Earth, being a finite place, rarely hosts systems that grow exponentially. On a long enough timescale, almost everything here that looks exponential turns out to be logistic. A logistic curve starts at zero, and rises with an acceleration that suggests exponential growth. Then, suddenly, its growth rate slows precipitously and the curve flattens under a horizontal asymptote. The logistic curve describes the dynamics of almost every living population we’ve observed long enough in a habitat with a finite carrying capacity. A computer chip isn’t a habitat, but we’re starting to see the level-off, and unless you buy into wishful forecasts about quantum computing, we have a finite number of doubling events left.

Lately, of course, listening to tech hope-timism has been a recipe for disappointment. How many revolutionary innovations have ended up being vaporware? Peter Thiel famously lamented that we “were promised flying cars, but we got 140 characters.” Thiel and others like him turn this truth into a blame game, pointing the finger at their political heels like new hiring practices and “green” public investment standards. But maybe we were wrong to look at the rate of tech development in the 1990s and expect flying cars at all.

At the right cut-off point, the first-order approximation of a logistic curve looks like the “hockey stick” chart that gets investors out of bed in the morning. Investors love technology companies; in fact, I hope I find someone who loves me as much as investors love Uber - someone who’ll stick with me through thick and thin, who’ll say I’m worth more than Annheuser-Busch or UPS whether I’m lighting $3 billion on fire for three quarters in a row or I’m just plain revenue neutral.

Overall, the tech sector trades at a one and a half times higher price-to-earnings ratio than the rest of the stock market. The only way I can think to explain this is that investors have bought into the same Moore’s Law mindset that I did, and they’re waiting for the line to go vertical. But even in reality, the hyper-growth some tech companies enjoy is barely connected to returns. Moore Mindset was a bit of a hoodwink - the things that make a business profitable are mostly the same as they were before apps. Many tech innovations have actually been social and legal innovations that made the human labor that powers them more obscured, more precarious and less dignified. The algorithms are just icing on the cake.

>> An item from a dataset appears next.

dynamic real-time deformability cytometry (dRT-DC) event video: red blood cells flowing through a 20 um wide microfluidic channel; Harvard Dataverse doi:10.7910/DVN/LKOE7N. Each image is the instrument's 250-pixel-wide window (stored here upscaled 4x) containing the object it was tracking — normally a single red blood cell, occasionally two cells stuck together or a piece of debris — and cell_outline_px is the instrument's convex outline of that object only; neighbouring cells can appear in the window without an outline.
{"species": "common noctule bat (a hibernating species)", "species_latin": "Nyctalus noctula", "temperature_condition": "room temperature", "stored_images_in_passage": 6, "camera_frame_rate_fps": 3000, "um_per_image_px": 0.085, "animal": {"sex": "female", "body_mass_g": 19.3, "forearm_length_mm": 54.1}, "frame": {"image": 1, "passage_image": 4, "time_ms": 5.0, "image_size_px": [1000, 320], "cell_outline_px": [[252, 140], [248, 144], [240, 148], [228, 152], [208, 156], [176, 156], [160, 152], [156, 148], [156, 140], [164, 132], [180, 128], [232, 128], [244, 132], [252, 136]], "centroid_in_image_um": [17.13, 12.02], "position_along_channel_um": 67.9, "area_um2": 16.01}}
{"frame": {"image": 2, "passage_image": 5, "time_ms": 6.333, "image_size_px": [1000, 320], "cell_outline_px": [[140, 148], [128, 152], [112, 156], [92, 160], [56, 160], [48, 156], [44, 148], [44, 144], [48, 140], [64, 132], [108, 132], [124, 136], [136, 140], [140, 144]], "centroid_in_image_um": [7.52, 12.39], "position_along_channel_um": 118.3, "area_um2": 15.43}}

The best expression of the mismatch here has been the large language model hype cycle. Their scaling laws require ever-increasing amounts of computational resources and human labeling work to drive linear performance improvements. We’re so past the point of diminishing returns that tech companies are starting to build datacenters with on-site nuclear power plants to meet some of their astronomical demand. Perhaps, not unlike the Apache, information processing is close to maturity. The increasingly speculative venture-funded hype that’s dominated the tech atmosphere lately would suggest so. Advances in computer hardware and telecommunications from the 1950s to the 1990s created a fertile “business habitat”, and IT may be reaching the top of its logistic curve.

This is happening at a time when the real world could use a lot more attention. Making the world and economy more resilient to the effects of climate change isn’t actually that technically complicated. We know exactly how to build more insulated buildings and how to farm to keep the soil alive. But private capital is less interested in that stuff, because it’s boring and it isn’t going to double every year forever. Our brains are so fucked by Moore Mindset that the only climate solutions we can imagine are tech solutions like a car that looks like an iPhone, is impossible to repair, and loves to catch on fire. Investors are even moving out of renewable energy because the returns aren’t exponential enough.

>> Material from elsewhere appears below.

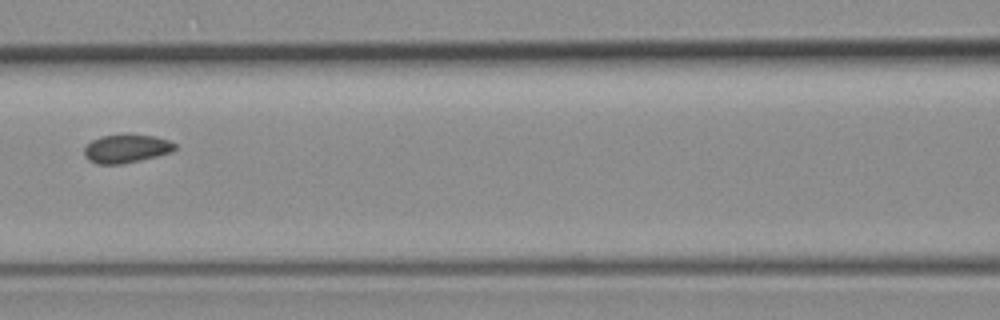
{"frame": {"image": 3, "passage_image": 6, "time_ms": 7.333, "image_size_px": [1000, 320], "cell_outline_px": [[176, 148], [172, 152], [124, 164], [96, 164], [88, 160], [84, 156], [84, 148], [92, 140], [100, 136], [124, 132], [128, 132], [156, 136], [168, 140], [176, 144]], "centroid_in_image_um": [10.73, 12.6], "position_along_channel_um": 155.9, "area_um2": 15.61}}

Logistic growth explains a lot of the incoherence in our current moment. It’s probably because we’ve never been near global carrying capacity, and so we’ve never confronted our own asymptote. People love to dunk on Francis Fukuyama for saying that history was over in the 1990s, but he was kinda right. Moore Mindset relies on infinite doubling, and we’re at the top. We need to let it go if we want to build a future.